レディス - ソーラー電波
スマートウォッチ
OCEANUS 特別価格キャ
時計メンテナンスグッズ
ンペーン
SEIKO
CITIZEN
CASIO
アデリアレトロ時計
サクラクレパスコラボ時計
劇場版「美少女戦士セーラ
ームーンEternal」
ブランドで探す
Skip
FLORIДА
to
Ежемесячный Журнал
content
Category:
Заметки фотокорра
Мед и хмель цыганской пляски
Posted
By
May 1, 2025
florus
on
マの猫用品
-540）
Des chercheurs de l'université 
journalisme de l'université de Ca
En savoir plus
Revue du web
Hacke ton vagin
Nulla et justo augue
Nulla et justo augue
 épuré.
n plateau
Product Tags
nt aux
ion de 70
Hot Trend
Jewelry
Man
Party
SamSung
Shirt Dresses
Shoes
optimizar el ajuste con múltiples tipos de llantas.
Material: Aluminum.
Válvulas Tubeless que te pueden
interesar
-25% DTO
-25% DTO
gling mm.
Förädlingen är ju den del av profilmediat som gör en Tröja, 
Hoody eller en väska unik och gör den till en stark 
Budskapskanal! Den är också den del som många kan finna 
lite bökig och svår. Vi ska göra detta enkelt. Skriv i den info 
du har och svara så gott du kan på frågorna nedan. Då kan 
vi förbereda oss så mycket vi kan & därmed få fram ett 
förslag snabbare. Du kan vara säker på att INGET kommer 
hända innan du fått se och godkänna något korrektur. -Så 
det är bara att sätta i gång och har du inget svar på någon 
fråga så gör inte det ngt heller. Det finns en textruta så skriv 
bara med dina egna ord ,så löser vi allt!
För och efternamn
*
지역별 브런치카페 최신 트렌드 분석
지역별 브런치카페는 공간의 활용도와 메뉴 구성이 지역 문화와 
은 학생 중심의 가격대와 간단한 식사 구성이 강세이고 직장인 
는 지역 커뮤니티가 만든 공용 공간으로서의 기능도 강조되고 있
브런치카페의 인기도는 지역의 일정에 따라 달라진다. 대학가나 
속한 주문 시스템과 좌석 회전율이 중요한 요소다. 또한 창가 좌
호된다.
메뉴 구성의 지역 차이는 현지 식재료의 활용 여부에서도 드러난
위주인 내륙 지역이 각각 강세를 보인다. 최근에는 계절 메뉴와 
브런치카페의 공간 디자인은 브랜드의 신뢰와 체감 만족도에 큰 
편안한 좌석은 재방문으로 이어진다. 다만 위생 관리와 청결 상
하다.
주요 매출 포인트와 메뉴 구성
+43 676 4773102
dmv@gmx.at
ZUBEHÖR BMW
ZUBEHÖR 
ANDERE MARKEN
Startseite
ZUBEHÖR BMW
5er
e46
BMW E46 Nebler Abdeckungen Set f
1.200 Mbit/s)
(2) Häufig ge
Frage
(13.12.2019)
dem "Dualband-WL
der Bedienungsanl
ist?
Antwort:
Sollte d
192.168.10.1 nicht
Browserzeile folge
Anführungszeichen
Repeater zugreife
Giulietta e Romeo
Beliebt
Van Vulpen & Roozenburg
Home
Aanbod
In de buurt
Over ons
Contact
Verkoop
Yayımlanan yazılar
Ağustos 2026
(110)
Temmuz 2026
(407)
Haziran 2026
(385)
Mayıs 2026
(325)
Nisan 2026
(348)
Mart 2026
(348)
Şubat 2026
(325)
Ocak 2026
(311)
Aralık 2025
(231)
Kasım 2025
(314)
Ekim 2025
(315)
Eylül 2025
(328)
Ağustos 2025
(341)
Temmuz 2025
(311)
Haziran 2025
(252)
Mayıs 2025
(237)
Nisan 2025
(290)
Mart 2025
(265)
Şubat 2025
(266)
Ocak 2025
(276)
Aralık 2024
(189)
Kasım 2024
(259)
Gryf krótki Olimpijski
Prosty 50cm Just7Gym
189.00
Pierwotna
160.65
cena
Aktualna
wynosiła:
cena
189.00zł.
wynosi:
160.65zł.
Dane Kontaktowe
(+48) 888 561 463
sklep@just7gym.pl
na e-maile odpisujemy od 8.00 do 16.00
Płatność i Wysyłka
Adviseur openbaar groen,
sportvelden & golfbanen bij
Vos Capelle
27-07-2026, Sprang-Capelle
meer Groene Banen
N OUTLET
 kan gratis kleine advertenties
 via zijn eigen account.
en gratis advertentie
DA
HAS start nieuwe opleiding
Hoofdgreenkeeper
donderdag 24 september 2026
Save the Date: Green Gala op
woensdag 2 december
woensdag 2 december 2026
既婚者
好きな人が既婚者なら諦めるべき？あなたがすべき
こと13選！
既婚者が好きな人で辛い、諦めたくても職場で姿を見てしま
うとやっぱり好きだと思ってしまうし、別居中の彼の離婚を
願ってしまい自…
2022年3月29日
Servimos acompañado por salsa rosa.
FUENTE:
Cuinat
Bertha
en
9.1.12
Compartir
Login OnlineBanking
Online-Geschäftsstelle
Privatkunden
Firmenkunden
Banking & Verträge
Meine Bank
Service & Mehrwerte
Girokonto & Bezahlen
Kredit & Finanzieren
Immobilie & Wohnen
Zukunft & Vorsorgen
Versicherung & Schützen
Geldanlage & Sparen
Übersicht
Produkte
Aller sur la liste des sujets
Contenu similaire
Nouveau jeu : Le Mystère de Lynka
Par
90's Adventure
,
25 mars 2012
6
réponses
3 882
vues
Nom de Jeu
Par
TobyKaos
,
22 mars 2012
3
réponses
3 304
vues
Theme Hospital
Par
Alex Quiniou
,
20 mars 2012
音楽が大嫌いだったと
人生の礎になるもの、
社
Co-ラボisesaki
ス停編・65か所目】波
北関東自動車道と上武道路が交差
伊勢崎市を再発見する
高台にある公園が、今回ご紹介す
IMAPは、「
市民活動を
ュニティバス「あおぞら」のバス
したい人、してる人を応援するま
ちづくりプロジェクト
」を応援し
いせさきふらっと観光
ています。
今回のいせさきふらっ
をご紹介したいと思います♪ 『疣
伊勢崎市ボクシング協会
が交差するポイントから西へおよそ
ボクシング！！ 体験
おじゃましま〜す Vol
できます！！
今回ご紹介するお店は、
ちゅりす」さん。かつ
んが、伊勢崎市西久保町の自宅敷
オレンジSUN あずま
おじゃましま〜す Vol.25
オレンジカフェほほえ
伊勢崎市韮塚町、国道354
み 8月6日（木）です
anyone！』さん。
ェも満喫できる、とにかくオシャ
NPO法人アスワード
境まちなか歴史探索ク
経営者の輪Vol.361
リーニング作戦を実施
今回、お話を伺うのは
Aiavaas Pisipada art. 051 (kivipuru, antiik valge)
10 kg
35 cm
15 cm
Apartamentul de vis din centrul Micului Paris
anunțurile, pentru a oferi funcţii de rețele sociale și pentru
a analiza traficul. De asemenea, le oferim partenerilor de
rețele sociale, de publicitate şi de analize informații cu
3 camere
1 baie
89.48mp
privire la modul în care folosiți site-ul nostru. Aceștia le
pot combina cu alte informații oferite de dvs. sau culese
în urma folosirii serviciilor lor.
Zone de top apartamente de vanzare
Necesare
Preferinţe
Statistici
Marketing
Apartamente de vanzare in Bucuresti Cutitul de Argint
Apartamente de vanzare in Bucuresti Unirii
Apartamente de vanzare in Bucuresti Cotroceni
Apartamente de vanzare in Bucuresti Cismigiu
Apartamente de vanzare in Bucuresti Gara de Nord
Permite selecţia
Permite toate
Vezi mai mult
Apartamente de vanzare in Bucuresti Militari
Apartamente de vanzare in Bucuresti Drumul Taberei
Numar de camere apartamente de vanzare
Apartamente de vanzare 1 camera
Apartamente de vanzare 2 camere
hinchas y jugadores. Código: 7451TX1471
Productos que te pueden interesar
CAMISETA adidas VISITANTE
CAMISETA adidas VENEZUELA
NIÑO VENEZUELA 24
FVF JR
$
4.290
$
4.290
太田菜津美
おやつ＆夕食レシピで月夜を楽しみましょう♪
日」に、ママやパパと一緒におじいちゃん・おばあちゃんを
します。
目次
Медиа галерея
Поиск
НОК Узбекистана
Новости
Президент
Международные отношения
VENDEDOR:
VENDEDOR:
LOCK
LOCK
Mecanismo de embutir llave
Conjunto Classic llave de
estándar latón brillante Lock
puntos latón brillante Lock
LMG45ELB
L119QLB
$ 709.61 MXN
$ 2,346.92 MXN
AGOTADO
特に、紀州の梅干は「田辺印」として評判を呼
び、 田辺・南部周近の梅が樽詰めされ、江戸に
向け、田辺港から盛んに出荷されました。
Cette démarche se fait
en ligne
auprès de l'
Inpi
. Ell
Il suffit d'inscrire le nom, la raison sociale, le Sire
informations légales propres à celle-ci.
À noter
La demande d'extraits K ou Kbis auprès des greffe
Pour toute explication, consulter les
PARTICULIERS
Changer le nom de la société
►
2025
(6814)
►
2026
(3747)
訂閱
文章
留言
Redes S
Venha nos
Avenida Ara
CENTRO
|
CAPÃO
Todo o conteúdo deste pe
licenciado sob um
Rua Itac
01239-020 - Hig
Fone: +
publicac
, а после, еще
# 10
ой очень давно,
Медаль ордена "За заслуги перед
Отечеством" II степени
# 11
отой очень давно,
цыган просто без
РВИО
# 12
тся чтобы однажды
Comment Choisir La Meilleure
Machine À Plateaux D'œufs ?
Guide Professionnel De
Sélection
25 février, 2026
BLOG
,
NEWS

------------------------------------

* [WHAT THE EXERCISE ASKS]:
Edit the rows above from the first one through the line containing "optimizar el ajuste", inclusive, changing "Hot Trend" to "Best Sellers" and leaving everything else as it is.

* [COMPLETED EXERCISE]:
レディス - ソーラー電波
スマートウォッチ
OCEANUS 特別価格キャ
時計メンテナンスグッズ
ンペーン
SEIKO
CITIZEN
CASIO
アデリアレトロ時計
サクラクレパスコラボ時計
劇場版「美少女戦士セーラ
ームーンEternal」
ブランドで探す
Skip
FLORIДА
to
Ежемесячный Журнал
content
Category:
Заметки фотокорра
Мед и хмель цыганской пляски
Posted
By
May 1, 2025
florus
on
マの猫用品
-540）
Des chercheurs de l'université 
journalisme de l'université de Ca
En savoir plus
Revue du web
Hacke ton vagin
Nulla et justo augue
Nulla et justo augue
 épuré.
n plateau
Product Tags
nt aux
ion de 70
Best Sellers
Jewelry
Man
Party
SamSung
Shirt Dresses
Shoes
optimizar el ajuste con múltiples tipos de llantas.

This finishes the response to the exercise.